• [WHAT YOU ARE ASKED TO DO]
Retype word for word the stretch of entries below from the line that has "author Alex Q" through the line that has "## ActivityPub", and omit the pictures.

• [RECORDS PROVIDED]
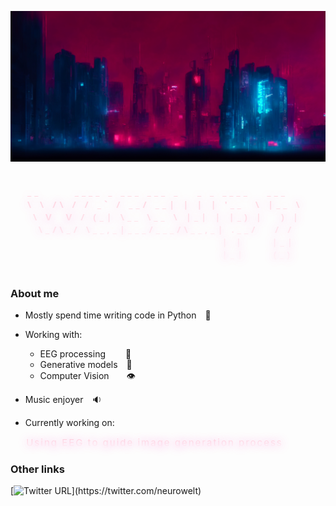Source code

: ![Cybercity Skyline](./assets/skyline.png)



<div style="font-family: 'Noto Sans'">
<h3 style="
    text-align: justify;
    margin: 0 auto;
    width: 30em;
    opacity: 0.7;
    border: None; 
    font-size: 15px;
    letter-spacing: 5px;    
    background: -webkit-linear-gradient(pink, white); 
    text-shadow: 0 0 15px rgba(251,72,196,0.7);
    -webkit-text-fill-color: transparent;
    -webkit-background-clip: text;
">
<p style="white-space: pre">                                                
__      ____ _ ___ ___ _   _ _ ____   ___  
\ \ /\ / / _` / __/ __| | | | '__  \ |__ \ 
 \ V  V / (_| \__ \__ \ |_| | |_) |   ) |
  \_/\_/ \__,_|___/___/\__,_| .__/   / / 
                                   | |     |_|  
                                   |_|     (_)  
 <p>
</h3>
</div>

### About me

* Mostly spend time writing code in Python :snake:

* Working with:
    * EEG processing   :brain:
    * Generative models :art:
    * Computer Vision  :eye:

* Music enjoyer :sound: 

* Currently working on:

<p style="
    margin: 0 5%;
    width: 30em;
    opacity: 0.7;
    border: None; 
    font-size: 15px;
    letter-spacing: 2px;    
    background: -webkit-linear-gradient(pink, white); 
    text-shadow: 0 0 15px rgba(251,72,196,0.7);
    -webkit-text-fill-color: transparent;
    -webkit-background-clip: text;
"> 
Using EEG to guide image generation process 
</p>

### Other links

[![Twitter URL](https://img.shields.io/twitter/url/https/twitter.com/neurowelt.svg?style=social&label=Catch%20me%20here!)](https://twitter.com/neurowelt)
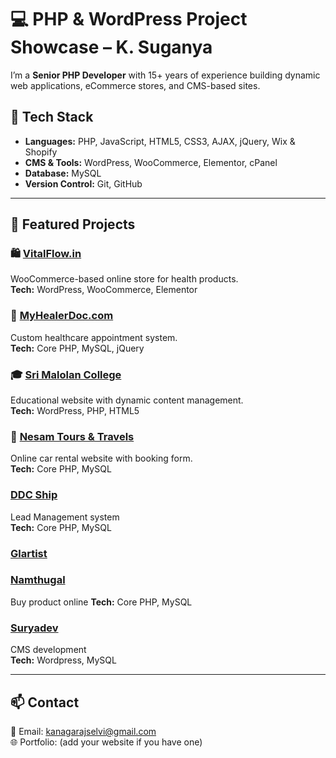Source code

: # 💻 PHP & WordPress Project Showcase – K. Suganya

I’m a **Senior PHP Developer** with 15+ years of experience building dynamic web applications, eCommerce stores, and CMS-based sites.

## 🧩 Tech Stack
- **Languages:** PHP, JavaScript, HTML5, CSS3, AJAX, jQuery, Wix & Shopify
- **CMS & Tools:** WordPress, WooCommerce, Elementor, cPanel  
- **Database:** MySQL  
- **Version Control:** Git, GitHub  

---

## 🚀 Featured Projects

### 🛍️ [VitalFlow.in](https://vitalflow.in)
WooCommerce-based online store for health products.  
**Tech:** WordPress, WooCommerce, Elementor  

### 🏥 [MyHealerDoc.com](https://myhealerdoc.com)
Custom healthcare appointment system.  
**Tech:** Core PHP, MySQL, jQuery  

### 🎓 [Sri Malolan College](http://www.srimalolancollege.ac.in)
Educational website with dynamic content management.  
**Tech:** WordPress, PHP, HTML5  

### 🚗 [Nesam Tours & Travels](https://nesamtoursandtravels.com)
Online car rental website with booking form.  
**Tech:** Core PHP, MySQL  

### [DDC Ship](https://ddcship.com/admin)
Lead Management system  
**Tech:** Core PHP, MySQL  

### [Glartist](https://glartist.in/)
### [Namthugal](https://namthugal.com/)
Buy product online
**Tech:** Core PHP, MySQL  

### [Suryadev](https://suryadev.in/)
CMS development  
**Tech:** Wordpress, MySQL  

---

## 📫 Contact
📧 Email: kanagarajselvi@gmail.com  
🌐 Portfolio: (add your website if you have one)
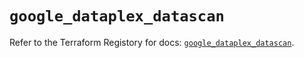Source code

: # `google_dataplex_datascan`

Refer to the Terraform Registory for docs: [`google_dataplex_datascan`](https://registry.terraform.io/providers/hashicorp/google/4.80.0/docs/resources/dataplex_datascan).
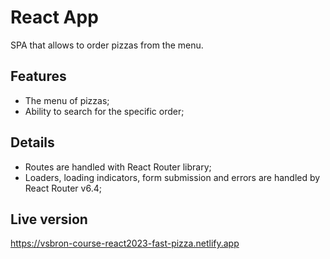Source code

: # React App

SPA that allows to order pizzas from the menu.

## Features

- The menu of pizzas;
- Ability to search for the specific order;

## Details

- Routes are handled with React Router library;
- Loaders, loading indicators, form submission and errors are handled by React Router v6.4;

## Live version

https://vsbron-course-react2023-fast-pizza.netlify.app
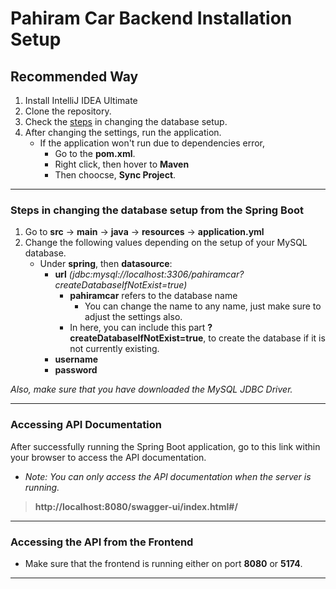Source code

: # Pahiram Car Backend Installation Setup

## Recommended Way
1. Install IntelliJ IDEA Ultimate
2. Clone the repository.
3. Check the [steps](#steps-in-changing-the-database-setup-from-the-spring-boot) in changing the database setup.
4. After changing the settings, run the application.
   - If the application won't run due to dependencies error,
     - Go to the **pom.xml**.
     - Right click, then hover to **Maven**
     - Then choocse, **Sync Project**.
---
### Steps in changing the database setup from the Spring Boot
1. Go to **src** -> **main** -> **java** -> **resources** -> **application.yml**
2. Change the following values depending on the setup of your MySQL database.
   - Under **spring**, then **datasource**:
     - **url** *(jdbc:mysql://localhost:3306/pahiramcar?createDatabaseIfNotExist=true)*
       - **pahiramcar** refers to the database name
         - You can change the name to any name, just make sure to adjust the settings also.  
       - In here, you can include this part **?createDatabaseIfNotExist=true**, to create the database if it is not currently existing.
     - **username**
     - **password**  
    
*Also, make sure that you have downloaded the MySQL JDBC Driver.*

---
### Accessing API Documentation
After successfully running the Spring Boot application, go to this link within your browser to access the API documentation.  
- *Note: You can only access the API documentation when the server is running.*  
> **http://localhost:8080/swagger-ui/index.html#/**
---
### Accessing the API from the Frontend
* Make sure that the frontend is running either on port **8080** or **5174**.
---

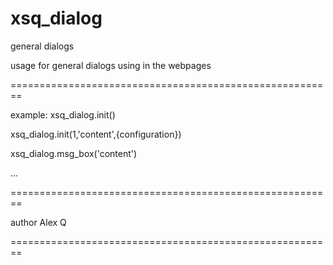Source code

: xsq_dialog
==========
general dialogs


usage for general dialogs using in the webpages

========================================================





example:
xsq_dialog.init()

xsq_dialog.init(1,'content',{configuration})

xsq_dialog.msg_box('content')

...







========================================================

author Alex Q

========================================================

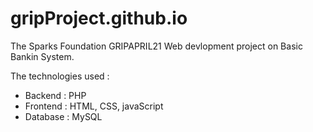 # gripProject.github.io
The Sparks Foundation GRIPAPRIL21 Web devlopment project on Basic Bankin System.

The technologies used :
- Backend : PHP
- Frontend : HTML, CSS, javaScript
- Database : MySQL

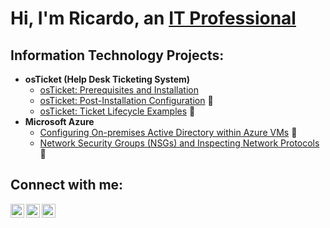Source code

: <h1>Hi, I'm Ricardo, an <a href="https://linkedin.com/in/ricardo-moreno-067494237">IT Professional</a></h1>

<h2> Information Technology Projects:</h2>

- <b>osTicket (Help Desk Ticketing System)</b> 
  - [osTicket: Prerequisites and Installation](https://github.com/Richmoreno/osticket-prereq)
  - [osTicket: Post-Installation Configuration](https://github.com/Richmoreno/post-install-config) 🚧
  - [osTicket: Ticket Lifecycle Examples](https://github.com/Richmoreno/ticket-lifecycle) 🚧
- <b>Microsoft Azure</b>
  - [Configuring On-premises Active Directory within Azure VMs](https://github.com/Richmoreno/configure-ad) 🚧
  - [Network Security Groups (NSGs) and Inspecting Network Protocols](https://github.com/joshmadakorcc/azure-network-protocols) 🚧

<h2>Connect with me:</h2>

[<img align="left" alt="Josh | Twitter" width="22px" src="https://cdn.jsdelivr.net/npm/simple-icons@v3/icons/twitter.svg" />][twitter]
[<img align="left" alt="Josh | LinkedIn" width="22px" src="https://cdn.jsdelivr.net/npm/simple-icons@v3/icons/linkedin.svg" />][linkedin]
[<img align="left" alt="Josh | Instagram" width="22px" src="https://cdn.jsdelivr.net/npm/simple-icons@v3/icons/instagram.svg" />][instagram]

[twitter]: https://twitter.com/
[instagram]: https://www.instagram.com/rich_moreno2
[linkedin]: https://linkedin.com/in/ricardo-moreno-067494237
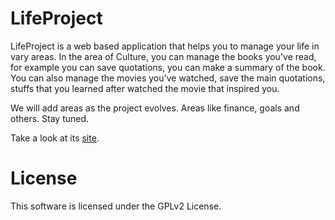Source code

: # LifeProject

LifeProject is a web based application that helps you to manage your life in vary areas. In the area of Culture, you can manage the books you've read, for example you can save quotations, you can make a summary of the book. You can also manage the movies you've watched, save the main quotations, stuffs that you learned after watched the movie that inspired you.

We will add areas as the project evolves. Areas like finance, goals and others. Stay tuned.

Take a look at its [site](https://lifeprojectapp.com).

# License

This software is licensed under the GPLv2 License.
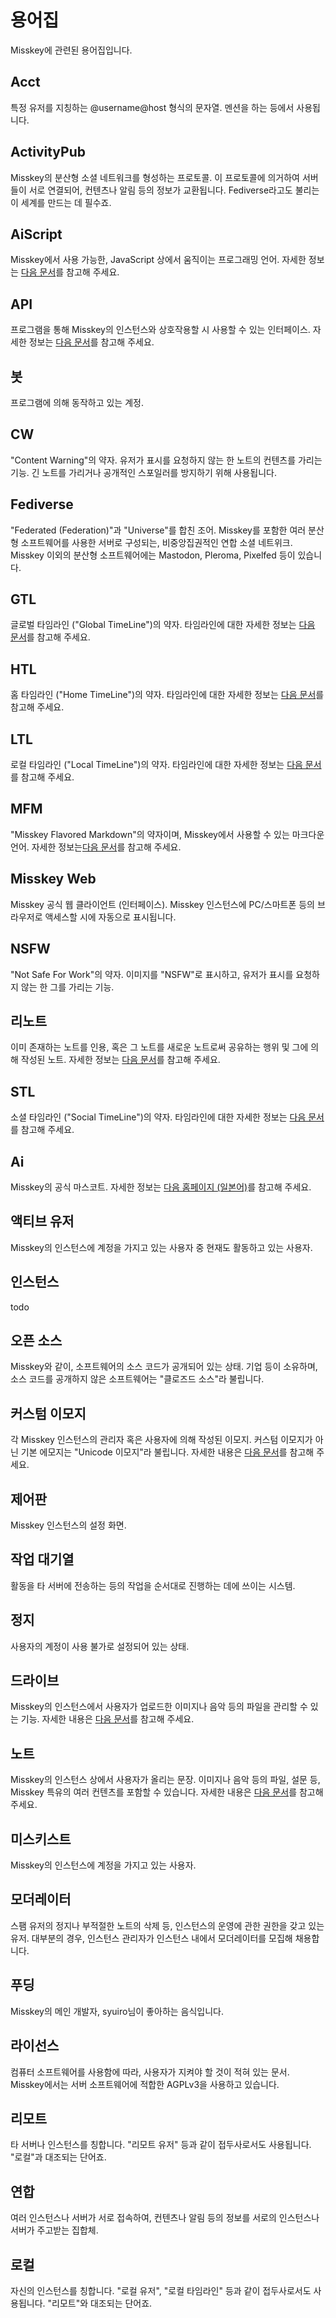 # 용어집
Misskey에 관련된 용어집입니다.

## Acct
특정 유저를 지칭하는 @username@host 형식의 문자열. 멘션을 하는 등에서 사용됩니다.

## ActivityPub
Misskey의 분산형 소셜 네트워크를 형성하는 프로토콜. 이 프로토콜에 의거하여 서버들이 서로 연결되어, 컨텐츠나 알림 등의 정보가 교환됩니다. Fediverse라고도 불리는 이 세계를 만드는 데 필수죠.

## AiScript
Misskey에서 사용 가능한, JavaScript 상에서 움직이는 프로그래밍 언어. 자세한 정보는 [다음 문서](./advanced/aiscript.md)를 참고해 주세요.

## API
프로그램을 통해 Misskey의 인스턴스와 상호작용할 시 사용할 수 있는 인터페이스. 자세한 정보는 [다음 문서](./api)를 참고해 주세요.

## 봇
프로그램에 의해 동작하고 있는 계정.

## CW
"Content Warning"의 약자. 유저가 표시를 요청하지 않는 한 노트의 컨텐츠를 가리는 기능. 긴 노트를 가리거나 공개적인 스포일러를 방지하기 위해 사용됩니다.

## Fediverse
"Federated (Federation)"과 "Universe"를 합친 조어. Misskey를 포함한 여러 분산형 소프트웨어를 사용한 서버로 구성되는, 비중앙집권적인 연합 소셜 네트위크. Misskey 이외의 분산형 소프트웨어에는 Mastodon, Pleroma, Pixelfed 등이 있습니다.

## GTL
글로벌 타임라인 ("Global TimeLine")의 약자. 타임라인에 대한 자세한 정보는 [다음 문서](./features/timeline.md)를 참고해 주세요.

## HTL
홈 타임라인 ("Home TimeLine")의 약자. 타임라인에 대한 자세한 정보는 [다음 문서](./features/timeline.md)를 참고해 주세요.

## LTL
로컬 타임라인 ("Local TimeLine")의 약자. 타임라인에 대한 자세한 정보는 [다음 문서](./features/timeline.md)를 참고해 주세요.

## MFM
"Misskey Flavored Markdown"의 약자이며, Misskey에서 사용할 수 있는 마크다운 언어. 자세한 정보는[다음 문서](./features/mfm.md)를 참고해 주세요.

## Misskey Web
Misskey 공식 웹 클라이언트 (인터페이스). Misskey 인스턴스에 PC/스마트폰 등의 브라우저로 액세스할 시에 자동으로 표시됩니다.

## NSFW
"Not Safe For Work"의 약자. 이미지를 "NSFW"로 표시하고, 유저가 표시를 요청하지 않는 한 그를 가리는 기능.

## 리노트
이미 존재하는 노트를 인용, 혹은 그 노트를 새로운 노트로써 공유하는 행위 및 그에 의해 작성된 노트. 자세한 정보는 [다음 문서](./features/note.md)를 참고해 주세요.

## STL
소셜 타임라인 ("Social TimeLine")의 약자. 타임라인에 대한 자세한 정보는 [다음 문서](./features/timeline.md)를 참고해 주세요.

## Ai
Misskey의 공식 마스코트. 자세한 정보는 [다음 홈페이지 (일본어)](https://xn--931a.moe/)를 참고해 주세요.

## 액티브 유저
Misskey의 인스턴스에 계정을 가지고 있는 사용자 중 현재도 활동하고 있는 사용자.

## 인스턴스
todo

## 오픈 소스
Misskey와 같이, 소프트웨어의 소스 코드가 공개되어 있는 상태. 기업 등이 소유하며, 소스 코드를 공개하지 않은 소프트웨어는 "클로즈드 소스"라 불립니다.

## 커스텀 이모지
각 Misskey 인스턴스의 관리자 혹은 사용자에 의해 작성된 이모지. 커스텀 이모지가 아닌 기본 에모지는 "Unicode 이모지"라 불립니다. 자세한 내용은 [다음 문서](./docs/features/custom-emoji.md)를 참고해 주세요.

## 제어판
Misskey 인스턴스의 설정 화면.

<!--
## Silence
A state in which the visibility of the notes by said user cannot be set to "Public" anymore.Can be set for individual users by the discretion of Moderators.For details, see [here.](../features/silence)
-->

## 작업 대기열
활동을 타 서버에 전송하는 등의 작업을 순서대로 진행하는 데에 쓰이는 시스템.

## 정지
사용자의 계정이 사용 불가로 설정되어 있는 상태.

## 드라이브
Misskey의 인스턴스에서 사용자가 업로드한 이미지나 음악 등의 파일을 관리할 수 있는 기능. 자세한 내용은 [다음 문서](./features/drive.md)를 참고해 주세요.

## 노트
Misskey의 인스턴스 상에서 사용자가 올리는 문장. 이미지나 음악 등의 파일, 설문 등, Misskey 특유의 여러 컨텐츠를 포함할 수 있습니다. 자세한 내용은 [다음 문서](./features/note.md)를 참고해 주세요.

## 미스키스트
Misskey의 인스턴스에 계정을 가지고 있는 사용자.

## 모더레이터
스팸 유저의 정지나 부적절한 노트의 삭제 등, 인스턴스의 운영에 관한 권한을 갖고 있는 유저. 대부분의 경우, 인스턴스 관리자가 인스턴스 내에서 모더레이터를 모집해 채용합니다.

## 푸딩
Misskey의 메인 개발자, syuiro님이 좋아하는 음식입니다.

## 라이선스
컴퓨터 소프트웨어를 사용함에 따라, 사용자가 지켜야 할 것이 적혀 있는 문서. Misskey에서는 서버 소프트웨어에 적합한 AGPLv3을 사용하고 있습니다.

## 리모트
타 서버나 인스턴스를 칭합니다. "리모트 유저" 등과 같이 접두사로서도 사용됩니다. "로컬"과 대조되는 단어죠.

## 연합
여러 인스턴스나 서버가 서로 접속하여, 컨텐츠나 알림 등의 정보를 서로의 인스턴스나 서버가 주고받는 집합체.

## 로컬
자신의 인스턴스를 칭합니다. "로컬 유저", "로컬 타임라인" 등과 같이 접두사로서도 사용됩니다. "리모트"와 대조되는 단어죠.
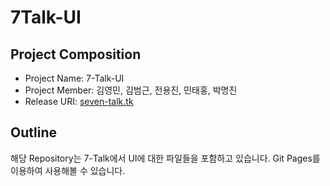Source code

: # 7Talk-UI

## Project Composition
- Project Name: 7-Talk-UI
- Project Member: 김영민, 김범근, 전용진, 민태홍, 박명진
- Release URI: [seven-talk.tk](http://seven-talk.tk/)

## Outline
해당 Repository는 7-Talk에서 UI에 대한 파일들을 포함하고 있습니다. Git Pages를 이용하여 사용해볼 수 있습니다.

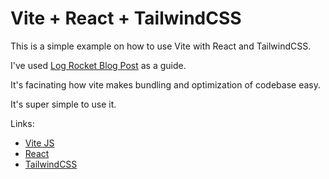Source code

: # Vite + React + TailwindCSS

This is a simple example on how to use Vite with React and TailwindCSS.

I've used [Log Rocket Blog Post](https://blog.logrocket.com/setting-up-dev-environment-react-vite-tailwind/) as a guide.

It's facinating how vite makes bundling and optimization of codebase easy.

It's super simple to use it.

Links:

- [Vite JS](https://vitejs.dev/)
- [React](https://reactjs.org/)
- [TailwindCSS](https://tailwindcss.com/)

• [YOUR SOLUTION]
author Alex Q

========================================================

 # gripProject.github.io
The Sparks Foundation GRIPAPRIL21 Web devlopment project on Basic Bankin System.

The technologies used :
- Backend : PHP
- Frontend : HTML, CSS, javaScript
- Database : MySQL

Source code

: <h1>Hi, I'm Ricardo, an <a href="https://linkedin.com/in/ricardo-moreno-067494237">IT Professional</a></h1>

<h2> Information Technology Projects:</h2>

- <b>osTicket (Help Desk Ticketing System)</b> 
  - [osTicket: Prerequisites and Installation](https://github.com/Richmoreno/osticket-prereq)
  - [osTicket: Post-Installation Configuration](https://github.com/Richmoreno/post-install-config) 🚧
  - [osTicket: Ticket Lifecycle Examples](https://github.com/Richmoreno/ticket-lifecycle) 🚧
- <b>Microsoft Azure</b>
  - [Configuring On-premises Active Directory within Azure VMs](https://github.com/Richmoreno/configure-ad) 🚧
  - [Network Security Groups (NSGs) and Inspecting Network Protocols](https://github.com/joshmadakorcc/azure-network-protocols) 🚧

<h2>Connect with me:</h2>

[<img align="left" alt="Josh | Twitter" width="22px" src="https://cdn.jsdelivr.net/npm/simple-icons@v3/icons/twitter.svg" />][twitter]
[<img align="left" alt="Josh | LinkedIn" width="22px" src="https://cdn.jsdelivr.net/npm/simple-icons@v3/icons/linkedin.svg" />][linkedin]
[<img align="left" alt="Josh | Instagram" width="22px" src="https://cdn.jsdelivr.net/npm/simple-icons@v3/icons/instagram.svg" />][instagram]

[twitter]: https://twitter.com/
[instagram]: https://www.instagram.com/rich_moreno2
[linkedin]: https://linkedin.com/in/ricardo-moreno-067494237
Source code

: # LifeProject

LifeProject is a web based application that helps you to manage your life in vary areas. In the area of Culture, you can manage the books you've read, for example you can save quotations, you can make a summary of the book. You can also manage the movies you've watched, save the main quotations, stuffs that you learned after watched the movie that inspired you.

We will add areas as the project evolves. Areas like finance, goals and others. Stay tuned.

Take a look at its [site](https://lifeprojectapp.com).

# License

This software is licensed under the GPLv2 License.
 # 용어집
Misskey에 관련된 용어집입니다.

## Acct
특정 유저를 지칭하는 @username@host 형식의 문자열. 멘션을 하는 등에서 사용됩니다.

## ActivityPub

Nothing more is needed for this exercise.